Что злит глупцов, что смердами казнимо

Как родине, будь вымыслу верна. Владимир Набоков

Когда разговор заходит о стилистическом мастерстве в русской прозе, сразу вспоминают Владимира Владимировича Набокова, с некоторых пор, увы, русско-американского писателя. Набокову пришлось пережить основные социальные и политические конфликты XX века – революцию, эмиграцию, фашизм. Жизнь его литературных героев связана именно с этими событиями.

Набоков – писатель нового типа. Одни считают, что отступничество от русской литературной традиции погубило талант писателя, другие, напротив, уверены, что это помогло обрести ему величие. Тем не менее Набокова пытался провозгласить своим наследником Иван Алексеевич Бунин, любовно приветствовал Владислав Ходасевич, а Нина Берберова назвала его оправданием русской эмиграции.

Феномен Владимира Набокова загадочен. Часть загадки – в его самобытной индивидуальности, часть – в судьбе писателя. На творчестве Набокова отразилось духовное одиночество, ведь он пережил страшную катастрофу – потерю России, но его герои, как и он сам, бережно хранят ее в своей памяти.

Стихи Набокова о детстве говорят о первой встрече ребенка с миром, частицах этого мира, вырванных из уносящегося потока времени. Здесь и пробуждение в петербургском доме, и зимние прогулки по “серебряному раю” – Юсуповскому саду, и игры, и рисование.

В этих стихах присутствуют и болезни: “… и в детской сумрачно горит Рождественская скарлатина Или пасхальный дифтерит..”; и визит к зубному врачу, и весенняя охота за бабочками. Этот интерес растянется на всю жизнь, превратив Набокова в крут юго энтомолога – специалиста по чешуекрылым; его именем будет названа одна из их прелестных представительниц.

Стремление возвратиться домой с годами становится все более несбыточным. И у Набокова возникает идеальный образ Дома, который в его стихах, рассказах и романах живет собственной полнокровной жизнью. Как в его прозе, так и в стихах проявляется и крепнет способность тайного узнавания любимого образа. Так, в морском прибое слышится ему “шум тихий родины моей” (“Тихий шум”). А ночной европейский полустанок обрастает милыми сердцу подробностями железнодорожной станции под Петербургом; “…чернеющий навес, и мокрая скамья, /И станционная икона…” (“В поезде”).

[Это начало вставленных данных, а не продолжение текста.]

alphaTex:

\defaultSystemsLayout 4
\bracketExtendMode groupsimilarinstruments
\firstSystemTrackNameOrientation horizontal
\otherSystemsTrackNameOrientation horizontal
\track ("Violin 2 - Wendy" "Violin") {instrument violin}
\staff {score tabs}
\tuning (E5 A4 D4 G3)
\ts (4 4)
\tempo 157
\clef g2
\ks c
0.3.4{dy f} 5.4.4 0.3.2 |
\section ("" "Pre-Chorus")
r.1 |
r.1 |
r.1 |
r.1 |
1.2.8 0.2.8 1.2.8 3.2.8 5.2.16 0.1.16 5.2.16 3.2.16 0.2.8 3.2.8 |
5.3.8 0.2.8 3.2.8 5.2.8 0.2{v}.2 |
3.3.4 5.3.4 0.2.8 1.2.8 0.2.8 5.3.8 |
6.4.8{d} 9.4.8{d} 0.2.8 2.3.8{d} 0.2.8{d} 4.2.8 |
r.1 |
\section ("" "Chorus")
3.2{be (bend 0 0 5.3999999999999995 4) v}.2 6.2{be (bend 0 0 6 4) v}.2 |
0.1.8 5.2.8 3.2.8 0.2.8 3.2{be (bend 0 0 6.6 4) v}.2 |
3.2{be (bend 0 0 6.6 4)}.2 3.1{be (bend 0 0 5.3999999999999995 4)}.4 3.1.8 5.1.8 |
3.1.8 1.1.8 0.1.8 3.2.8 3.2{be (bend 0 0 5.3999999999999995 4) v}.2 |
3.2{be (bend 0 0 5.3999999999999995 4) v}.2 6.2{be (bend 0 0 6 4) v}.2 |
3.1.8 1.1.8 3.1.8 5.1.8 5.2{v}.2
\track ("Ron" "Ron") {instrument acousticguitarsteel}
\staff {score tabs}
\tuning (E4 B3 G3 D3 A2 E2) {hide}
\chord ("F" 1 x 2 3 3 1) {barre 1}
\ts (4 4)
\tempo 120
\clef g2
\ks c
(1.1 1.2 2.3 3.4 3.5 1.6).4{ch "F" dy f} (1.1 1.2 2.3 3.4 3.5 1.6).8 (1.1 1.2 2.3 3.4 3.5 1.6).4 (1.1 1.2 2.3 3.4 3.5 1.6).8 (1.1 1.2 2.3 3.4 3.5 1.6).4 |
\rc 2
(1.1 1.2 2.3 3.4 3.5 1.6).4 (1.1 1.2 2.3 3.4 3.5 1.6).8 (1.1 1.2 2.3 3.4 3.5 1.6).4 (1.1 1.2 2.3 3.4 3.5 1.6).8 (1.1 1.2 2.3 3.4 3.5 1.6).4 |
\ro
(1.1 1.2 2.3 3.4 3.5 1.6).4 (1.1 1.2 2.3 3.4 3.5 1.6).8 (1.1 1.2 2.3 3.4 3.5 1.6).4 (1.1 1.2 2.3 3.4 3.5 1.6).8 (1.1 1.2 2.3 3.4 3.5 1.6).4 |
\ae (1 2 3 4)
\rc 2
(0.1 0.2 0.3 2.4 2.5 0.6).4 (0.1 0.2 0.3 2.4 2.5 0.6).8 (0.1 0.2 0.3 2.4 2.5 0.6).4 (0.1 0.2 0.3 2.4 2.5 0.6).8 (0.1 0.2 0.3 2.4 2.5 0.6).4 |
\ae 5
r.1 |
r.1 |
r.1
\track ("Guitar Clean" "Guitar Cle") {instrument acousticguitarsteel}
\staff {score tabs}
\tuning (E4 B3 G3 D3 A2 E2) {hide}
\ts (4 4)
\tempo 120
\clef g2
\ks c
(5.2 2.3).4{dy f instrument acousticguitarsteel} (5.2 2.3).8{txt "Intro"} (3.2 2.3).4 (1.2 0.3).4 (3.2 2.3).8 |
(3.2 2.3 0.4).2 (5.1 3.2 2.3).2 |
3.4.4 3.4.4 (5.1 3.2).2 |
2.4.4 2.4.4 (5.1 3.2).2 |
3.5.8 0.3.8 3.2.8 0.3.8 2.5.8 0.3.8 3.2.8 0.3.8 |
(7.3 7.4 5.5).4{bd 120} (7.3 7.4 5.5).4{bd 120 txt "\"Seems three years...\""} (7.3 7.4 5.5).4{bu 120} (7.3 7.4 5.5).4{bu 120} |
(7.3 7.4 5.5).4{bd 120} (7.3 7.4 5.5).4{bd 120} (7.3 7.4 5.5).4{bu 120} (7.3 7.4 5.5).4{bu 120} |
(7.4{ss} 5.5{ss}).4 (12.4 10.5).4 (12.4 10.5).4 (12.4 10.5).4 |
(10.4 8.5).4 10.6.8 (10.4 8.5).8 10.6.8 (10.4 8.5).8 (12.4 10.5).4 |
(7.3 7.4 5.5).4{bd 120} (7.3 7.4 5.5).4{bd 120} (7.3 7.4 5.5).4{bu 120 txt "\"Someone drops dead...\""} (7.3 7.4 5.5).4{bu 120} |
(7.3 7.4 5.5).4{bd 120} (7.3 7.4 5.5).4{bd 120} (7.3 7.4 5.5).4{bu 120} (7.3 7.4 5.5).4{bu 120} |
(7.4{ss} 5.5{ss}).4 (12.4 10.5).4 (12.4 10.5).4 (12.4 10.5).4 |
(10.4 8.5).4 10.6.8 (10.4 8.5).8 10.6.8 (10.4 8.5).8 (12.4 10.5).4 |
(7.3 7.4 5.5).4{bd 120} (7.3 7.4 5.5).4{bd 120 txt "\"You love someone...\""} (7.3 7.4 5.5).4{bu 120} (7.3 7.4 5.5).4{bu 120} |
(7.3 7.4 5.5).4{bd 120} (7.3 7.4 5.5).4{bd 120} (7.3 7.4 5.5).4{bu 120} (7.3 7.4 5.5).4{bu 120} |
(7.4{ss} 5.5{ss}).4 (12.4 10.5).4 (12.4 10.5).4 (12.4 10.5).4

Владимир Набоков с особой глубиной ощущал красоту, силу и богатейшие выразительные возможности родного языка. С трепетной любовью относился мастер к своему сокровищу:

Тебе, живой, тебе, моей прекрасной

Вся жизнь моя, огонь несметных свеч.

Ты станешь вновь, как воды, полногласной,

И чистой, как на солнце меч.

Так молится ремесленник ревнивый

и рыцарь твой, родная речь!

(“Молитва”)

Стихи Набокова часто разбросаны по романам и повестям. Вот известные строки стихотворения из романа “Дар”:

О, поклянись, что веришь в небылицу,

Что будешь только вымыслу верна,

Что не запрешь души своей в темницу,

Не скажешь, руку протянув, стена.

В материи стиха, в его поэтическом веществе ощущается пушкинско-блоковские обозначения тайны и свободы искусства. Вспомним у Пушкина: “Над вымыслом слезами обольюсь…” и у Блока: “Вхожу я в темные храмы…” Стихи Набокова в его эпических произведениях помогают ему скрепить собственную прозу, как бы подтвердить верность идеи, потому что принято разуметь поэзию гласом Божьим. Автор из своих неясных, смутных видений выращивает и оформляет самостоятельный мир. Потом начинается игра в этот мир. Еще в 1919 году, в России, Набоков-поэт говорит:

Приветствую тебя, мой неизбежный день.

Все шире, шире даль, светлей, разнообразней,

И на звенящую, на первую ступень

Всхожу, исполненный блаженства и боязни.

По явно просматривающимся вехам творчества Набокова видно, что его проза являлась вдохновительницей его поэзии. В начале тридцатых годов Набоков пишет роман “Подвиг”, в котором фигурирует придуманная им страна “Зоорландия”. Это своего рода образ России, потерянной во времени и пространстве. Постепенно Набоков в свой поэтический венок начинает вплетать тему возвращения в Россию-Зоорландию. Обстановке абсолютного тоталитаризма герой противостоять не собирается. Лишь один трогательный романтизм, с которым он “беспаспортной тенью” пробирается отстаивать от дикарей свои “игрушки”:

Бывают ночи: только лягу,

в Россию поплывет кровать;

и вот меня ведут к оврагу,

ведут к оврагу убивать.

Во время работы над романом “Подвиг” написано и стихотворение “Ульдаборг” с подзаголовком “Перевод с зоорландского”:

Смех и музыка изгнаны.

Страшен Ульдаборг, этот город немой:

Ни садов, ни базаров, ни башен,

И дворец обернулся тюрьмой.

Математик там плачется кроткий,

там – великий бильярдный игрок.

Нет прикрас никаких у решетки.

О, хотя бы железный цветок!

Хоть бы кто-нибудь песней прославил,

Как на площади, пачкая снег,

королевских детей обезглавил

их Торвальта силач-дровосек.

Но последний давно удавился,

Сжег последнюю скрипку палач,

И в Германию переселился

В опаленных лохмотьях скрипач.

Из приведенного отрывка ясно, что мимо его Зоорландии пройти нельзя. Но с некоторого времени тема “Иная страна, иные берега” стала обычным, блестяще отработанным приемом Набокова, с помощью которого он раскрывал жизнь своих поэтических и прозаических героев. Поэт Ходасевич писал о Набокове. “Одна из главных задач его именно показать, как живут и работают приемы”.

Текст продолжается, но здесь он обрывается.